* Stated goal *
Reproduce every line of the records below word for word, without changing anything.

* Listing *
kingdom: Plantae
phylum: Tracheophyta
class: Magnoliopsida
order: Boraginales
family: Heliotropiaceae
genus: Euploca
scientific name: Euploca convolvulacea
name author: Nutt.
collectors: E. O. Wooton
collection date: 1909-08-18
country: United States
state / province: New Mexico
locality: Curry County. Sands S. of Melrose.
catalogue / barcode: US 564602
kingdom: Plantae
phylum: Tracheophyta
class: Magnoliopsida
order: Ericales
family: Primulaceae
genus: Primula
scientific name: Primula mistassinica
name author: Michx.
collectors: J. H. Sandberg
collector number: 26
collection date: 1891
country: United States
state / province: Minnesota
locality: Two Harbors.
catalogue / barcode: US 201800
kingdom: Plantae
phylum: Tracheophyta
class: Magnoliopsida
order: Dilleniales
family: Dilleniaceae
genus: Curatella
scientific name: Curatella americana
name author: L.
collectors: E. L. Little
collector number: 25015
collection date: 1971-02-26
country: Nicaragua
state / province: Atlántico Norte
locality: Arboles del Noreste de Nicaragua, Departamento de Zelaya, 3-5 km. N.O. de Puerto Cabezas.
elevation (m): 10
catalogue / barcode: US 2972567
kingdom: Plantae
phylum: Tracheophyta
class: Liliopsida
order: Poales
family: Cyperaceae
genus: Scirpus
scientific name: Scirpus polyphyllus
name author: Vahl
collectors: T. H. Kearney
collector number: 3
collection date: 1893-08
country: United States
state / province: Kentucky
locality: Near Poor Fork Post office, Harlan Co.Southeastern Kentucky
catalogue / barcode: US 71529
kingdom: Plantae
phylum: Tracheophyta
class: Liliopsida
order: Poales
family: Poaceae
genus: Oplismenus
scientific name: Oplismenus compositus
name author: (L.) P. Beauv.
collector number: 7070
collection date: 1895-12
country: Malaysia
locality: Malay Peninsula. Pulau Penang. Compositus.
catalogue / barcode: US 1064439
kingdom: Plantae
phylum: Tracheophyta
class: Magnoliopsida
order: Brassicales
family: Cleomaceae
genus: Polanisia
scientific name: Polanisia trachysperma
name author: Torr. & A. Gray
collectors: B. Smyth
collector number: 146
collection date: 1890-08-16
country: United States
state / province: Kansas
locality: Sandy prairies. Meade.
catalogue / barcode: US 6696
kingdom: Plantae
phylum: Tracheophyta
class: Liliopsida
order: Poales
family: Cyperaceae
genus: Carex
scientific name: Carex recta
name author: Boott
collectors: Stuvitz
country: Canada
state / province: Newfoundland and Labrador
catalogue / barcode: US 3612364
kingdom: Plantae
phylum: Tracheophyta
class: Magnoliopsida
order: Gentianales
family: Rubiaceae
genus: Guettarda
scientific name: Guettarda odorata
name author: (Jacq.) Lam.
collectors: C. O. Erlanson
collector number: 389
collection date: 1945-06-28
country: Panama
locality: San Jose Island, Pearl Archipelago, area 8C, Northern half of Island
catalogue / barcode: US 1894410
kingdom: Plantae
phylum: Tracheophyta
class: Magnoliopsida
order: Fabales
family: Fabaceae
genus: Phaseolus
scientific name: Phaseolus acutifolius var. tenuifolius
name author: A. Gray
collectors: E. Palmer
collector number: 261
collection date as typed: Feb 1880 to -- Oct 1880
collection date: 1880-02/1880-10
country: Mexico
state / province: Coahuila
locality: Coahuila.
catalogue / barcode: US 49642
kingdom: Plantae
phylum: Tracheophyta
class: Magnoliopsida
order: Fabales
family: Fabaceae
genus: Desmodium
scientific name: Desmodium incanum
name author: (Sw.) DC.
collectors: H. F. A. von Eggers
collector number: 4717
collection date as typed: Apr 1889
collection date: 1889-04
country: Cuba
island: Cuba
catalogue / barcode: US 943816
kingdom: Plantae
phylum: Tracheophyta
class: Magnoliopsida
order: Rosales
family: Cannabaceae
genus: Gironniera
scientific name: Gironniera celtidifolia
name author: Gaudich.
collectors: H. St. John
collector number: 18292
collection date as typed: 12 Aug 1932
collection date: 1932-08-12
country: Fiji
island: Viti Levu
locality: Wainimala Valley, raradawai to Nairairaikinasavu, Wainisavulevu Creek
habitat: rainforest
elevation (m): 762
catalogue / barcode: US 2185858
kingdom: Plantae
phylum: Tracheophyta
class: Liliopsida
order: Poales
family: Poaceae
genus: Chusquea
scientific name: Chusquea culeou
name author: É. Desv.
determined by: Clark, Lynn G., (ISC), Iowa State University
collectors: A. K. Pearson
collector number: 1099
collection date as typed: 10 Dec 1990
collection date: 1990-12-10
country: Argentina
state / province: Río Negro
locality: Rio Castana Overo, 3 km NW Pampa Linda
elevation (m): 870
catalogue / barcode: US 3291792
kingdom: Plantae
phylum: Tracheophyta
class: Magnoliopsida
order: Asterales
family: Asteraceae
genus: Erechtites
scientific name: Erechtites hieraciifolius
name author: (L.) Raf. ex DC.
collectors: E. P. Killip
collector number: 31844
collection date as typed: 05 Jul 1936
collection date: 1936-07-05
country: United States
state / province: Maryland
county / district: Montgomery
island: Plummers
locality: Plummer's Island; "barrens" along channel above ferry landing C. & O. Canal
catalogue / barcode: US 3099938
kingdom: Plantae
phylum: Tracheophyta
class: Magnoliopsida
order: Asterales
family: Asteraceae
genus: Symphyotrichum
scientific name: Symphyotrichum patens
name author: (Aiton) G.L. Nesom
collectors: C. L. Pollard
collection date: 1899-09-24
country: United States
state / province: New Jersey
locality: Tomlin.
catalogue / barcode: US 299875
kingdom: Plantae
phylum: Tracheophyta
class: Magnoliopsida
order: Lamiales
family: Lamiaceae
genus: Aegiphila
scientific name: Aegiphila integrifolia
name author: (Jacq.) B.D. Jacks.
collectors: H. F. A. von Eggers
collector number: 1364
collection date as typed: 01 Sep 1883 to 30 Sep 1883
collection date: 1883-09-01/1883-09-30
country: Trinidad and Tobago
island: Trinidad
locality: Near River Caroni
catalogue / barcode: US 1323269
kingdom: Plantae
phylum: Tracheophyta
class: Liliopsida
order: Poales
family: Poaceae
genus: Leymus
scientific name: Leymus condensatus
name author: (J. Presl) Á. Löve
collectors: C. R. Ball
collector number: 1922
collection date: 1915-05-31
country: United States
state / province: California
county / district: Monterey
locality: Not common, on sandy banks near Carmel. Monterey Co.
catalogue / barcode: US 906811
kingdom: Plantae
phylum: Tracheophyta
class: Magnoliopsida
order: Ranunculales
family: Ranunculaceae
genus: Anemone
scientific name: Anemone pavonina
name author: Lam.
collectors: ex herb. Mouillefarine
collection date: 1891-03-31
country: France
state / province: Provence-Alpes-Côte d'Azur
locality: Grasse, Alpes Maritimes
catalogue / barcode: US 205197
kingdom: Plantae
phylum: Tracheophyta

* Answer to this exercise *
kingdom: Plantae
phylum: Tracheophyta
class: Magnoliopsida
order: Boraginales
family: Heliotropiaceae
genus: Euploca
scientific name: Euploca convolvulacea
name author: Nutt.
collectors: E. O. Wooton
collection date: 1909-08-18
country: United States
state / province: New Mexico
locality: Curry County. Sands S. of Melrose.
catalogue / barcode: US 564602
kingdom: Plantae
phylum: Tracheophyta
class: Magnoliopsida
order: Ericales
family: Primulaceae
genus: Primula
scientific name: Primula mistassinica
name author: Michx.
collectors: J. H. Sandberg
collector number: 26
collection date: 1891
country: United States
state / province: Minnesota
locality: Two Harbors.
catalogue / barcode: US 201800
kingdom: Plantae
phylum: Tracheophyta
class: Magnoliopsida
order: Dilleniales
family: Dilleniaceae
genus: Curatella
scientific name: Curatella americana
name author: L.
collectors: E. L. Little
collector number: 25015
collection date: 1971-02-26
country: Nicaragua
state / province: Atlántico Norte
locality: Arboles del Noreste de Nicaragua, Departamento de Zelaya, 3-5 km. N.O. de Puerto Cabezas.
elevation (m): 10
catalogue / barcode: US 2972567
kingdom: Plantae
phylum: Tracheophyta
class: Liliopsida
order: Poales
family: Cyperaceae
genus: Scirpus
scientific name: Scirpus polyphyllus
name author: Vahl
collectors: T. H. Kearney
collector number: 3
collection date: 1893-08
country: United States
state / province: Kentucky
locality: Near Poor Fork Post office, Harlan Co.Southeastern Kentucky
catalogue / barcode: US 71529
kingdom: Plantae
phylum: Tracheophyta
class: Liliopsida
order: Poales
family: Poaceae
genus: Oplismenus
scientific name: Oplismenus compositus
name author: (L.) P. Beauv.
collector number: 7070
collection date: 1895-12
country: Malaysia
locality: Malay Peninsula. Pulau Penang. Compositus.
catalogue / barcode: US 1064439
kingdom: Plantae
phylum: Tracheophyta
class: Magnoliopsida
order: Brassicales
family: Cleomaceae
genus: Polanisia
scientific name: Polanisia trachysperma
name author: Torr. & A. Gray
collectors: B. Smyth
collector number: 146
collection date: 1890-08-16
country: United States
state / province: Kansas
locality: Sandy prairies. Meade.
catalogue / barcode: US 6696
kingdom: Plantae
phylum: Tracheophyta
class: Liliopsida
order: Poales
family: Cyperaceae
genus: Carex
scientific name: Carex recta
name author: Boott
collectors: Stuvitz
country: Canada
state / province: Newfoundland and Labrador
catalogue / barcode: US 3612364
kingdom: Plantae
phylum: Tracheophyta
class: Magnoliopsida
order: Gentianales
family: Rubiaceae
genus: Guettarda
scientific name: Guettarda odorata
name author: (Jacq.) Lam.
collectors: C. O. Erlanson
collector number: 389
collection date: 1945-06-28
country: Panama
locality: San Jose Island, Pearl Archipelago, area 8C, Northern half of Island
catalogue / barcode: US 1894410
kingdom: Plantae
phylum: Tracheophyta
class: Magnoliopsida
order: Fabales
family: Fabaceae
genus: Phaseolus
scientific name: Phaseolus acutifolius var. tenuifolius
name author: A. Gray
collectors: E. Palmer
collector number: 261
collection date as typed: Feb 1880 to -- Oct 1880
collection date: 1880-02/1880-10
country: Mexico
state / province: Coahuila
locality: Coahuila.
catalogue / barcode: US 49642
kingdom: Plantae
phylum: Tracheophyta
class: Magnoliopsida
order: Fabales
family: Fabaceae
genus: Desmodium
scientific name: Desmodium incanum
name author: (Sw.) DC.
collectors: H. F. A. von Eggers
collector number: 4717
collection date as typed: Apr 1889
collection date: 1889-04
country: Cuba
island: Cuba
catalogue / barcode: US 943816
kingdom: Plantae
phylum: Tracheophyta
class: Magnoliopsida
order: Rosales
family: Cannabaceae
genus: Gironniera
scientific name: Gironniera celtidifolia
name author: Gaudich.
collectors: H. St. John
collector number: 18292
collection date as typed: 12 Aug 1932
collection date: 1932-08-12
country: Fiji
island: Viti Levu
locality: Wainimala Valley, raradawai to Nairairaikinasavu, Wainisavulevu Creek
habitat: rainforest
elevation (m): 762
catalogue / barcode: US 2185858
kingdom: Plantae
phylum: Tracheophyta
class: Liliopsida
order: Poales
family: Poaceae
genus: Chusquea
scientific name: Chusquea culeou
name author: É. Desv.
determined by: Clark, Lynn G., (ISC), Iowa State University
collectors: A. K. Pearson
collector number: 1099
collection date as typed: 10 Dec 1990
collection date: 1990-12-10
country: Argentina
state / province: Río Negro
locality: Rio Castana Overo, 3 km NW Pampa Linda
elevation (m): 870
catalogue / barcode: US 3291792
kingdom: Plantae
phylum: Tracheophyta
class: Magnoliopsida
order: Asterales
family: Asteraceae
genus: Erechtites
scientific name: Erechtites hieraciifolius
name author: (L.) Raf. ex DC.
collectors: E. P. Killip
collector number: 31844
collection date as typed: 05 Jul 1936
collection date: 1936-07-05
country: United States
state / province: Maryland
county / district: Montgomery
island: Plummers
locality: Plummer's Island; "barrens" along channel above ferry landing C. & O. Canal
catalogue / barcode: US 3099938
kingdom: Plantae
phylum: Tracheophyta
class: Magnoliopsida
order: Asterales
family: Asteraceae
genus: Symphyotrichum
scientific name: Symphyotrichum patens
name author: (Aiton) G.L. Nesom
collectors: C. L. Pollard
collection date: 1899-09-24
country: United States
state / province: New Jersey
locality: Tomlin.
catalogue / barcode: US 299875
kingdom: Plantae
phylum: Tracheophyta
class: Magnoliopsida
order: Lamiales
family: Lamiaceae
genus: Aegiphila
scientific name: Aegiphila integrifolia
name author: (Jacq.) B.D. Jacks.
collectors: H. F. A. von Eggers
collector number: 1364
collection date as typed: 01 Sep 1883 to 30 Sep 1883
collection date: 1883-09-01/1883-09-30
country: Trinidad and Tobago
island: Trinidad
locality: Near River Caroni
catalogue / barcode: US 1323269
kingdom: Plantae
phylum: Tracheophyta
class: Liliopsida
order: Poales
family: Poaceae
genus: Leymus
scientific name: Leymus condensatus
name author: (J. Presl) Á. Löve
collectors: C. R. Ball
collector number: 1922
collection date: 1915-05-31
country: United States
state / province: California
county / district: Monterey
locality: Not common, on sandy banks near Carmel. Monterey Co.
catalogue / barcode: US 906811
kingdom: Plantae
phylum: Tracheophyta
class: Magnoliopsida
order: Ranunculales
family: Ranunculaceae
genus: Anemone
scientific name: Anemone pavonina
name author: Lam.
collectors: ex herb. Mouillefarine
collection date: 1891-03-31
country: France
state / province: Provence-Alpes-Côte d'Azur
locality: Grasse, Alpes Maritimes
catalogue / barcode: US 205197
kingdom: Plantae
phylum: Tracheophyta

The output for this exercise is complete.